The last sentence of my previous post in October scares me because I really meant to show progress on getting practical home care of frailty going on the Sunshine Coast in a few weeks. It’s a few months and most of the progress is clarification of the significant barriers we face. But I remain doggedly, guardedly optimistic.
I think the most important problem is one shared all over healthcare: not enough doctors. This could seem a bit paradoxical since I believe in many ways we have too many doctors, but until we change how doctors’ time is used and what patients consider “medical”, finding a family physician – let alone seeing a specialist when you could really benefit from one – is still virtually impossible. The good doctors on the Coast who unlike me are working full time are most of them working way more than full time, and are involved in important outside-office tasks like anaesthesia, ER, maternity, and looking after patients in the hospital. It’s no surprise that a lot of these people feel overworked and burnt out and resist anyone looking for more on-call commitment or taking on new, difficult, patients.
Part of our service if it ever gets going will involve a particular extremely effective nurse practitioner who will finish her maternity leave sometime in the summer. We’ve been told by the local administrator there is “no money” to hire anyone, but the current panacea for “attachment” to physicians (and source of funds to cure a variety of other ills that dog the system) called Patient Care Network has a fat budget. This overarching clinical administration is funded by the BC government, but is very limited in its probable practical impact. It looks for the Sunshine Coast like it may after sententious consideration of its woolly goals hire three or four full-time people, available gradually over three or four years. We hope that our wonderful nurse practitioner will be one of those few people, but her employment may be subject to limitations, at best.
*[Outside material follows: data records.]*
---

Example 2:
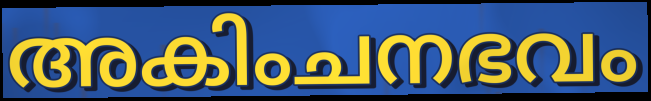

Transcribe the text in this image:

അകിംചനഭവം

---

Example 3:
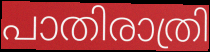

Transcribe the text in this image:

പാതിരാത്രി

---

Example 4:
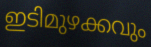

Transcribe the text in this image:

ഇടിമുഴക്കവും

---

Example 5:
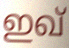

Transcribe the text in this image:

ഇഖ്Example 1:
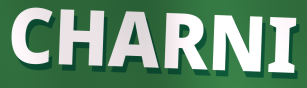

We need to share an electronic medical record for our group members to be on-call for one another outside office hours. There is within the health information world an irresolvable conflict of values crying out for compromise but mostly peopled by fundamentalists on one side or the other: confidentiality versus access to information. The several clinics on the Coast have not been allowed to share health information outside their walls, so far.
There’s another irresolvable conflict, and an old one, within family practice which is “We should all be across-the-board generalists” versus “I want to do mainly my special interest: developmental disability, critical care, indigenous health, hospitalism, frailty, mental health, hair transplants” – you name it. Generally speaking with notable exceptions the more rural a family practice environment is the more “generalist” doctors need to be and here on the Coast, with maybe 30 family physicians and situated a helicopter-hop away from a big city we are partly rural partly not. But some doctors arguably legitimately insist that everyone do everything, or a little bit of everything anyway. This fits not-too-badly with what I envision as the eventual care of frailty program, but I’m afraid I’m seen as one of those pseudo-specialist GPs and therefore probably viewed with some suspicion.
Then there’s the pandemic. Enough said.
At the moment we are gearing up to submit an application to a tangle of agencies local and provincial which may give us $100,000 or more to “study” the program we are proposing. Presuming success at that (and there is plenty of money around) the idea of shifting homebound frailty’s priorities from rescue and prevention to comfort and function by offering an alternative to the 911 panic button in crisis might remain alive for maybe another year at least.
I’m not promising an update in a few weeks but will keep my avid readership informed one way or another about all this.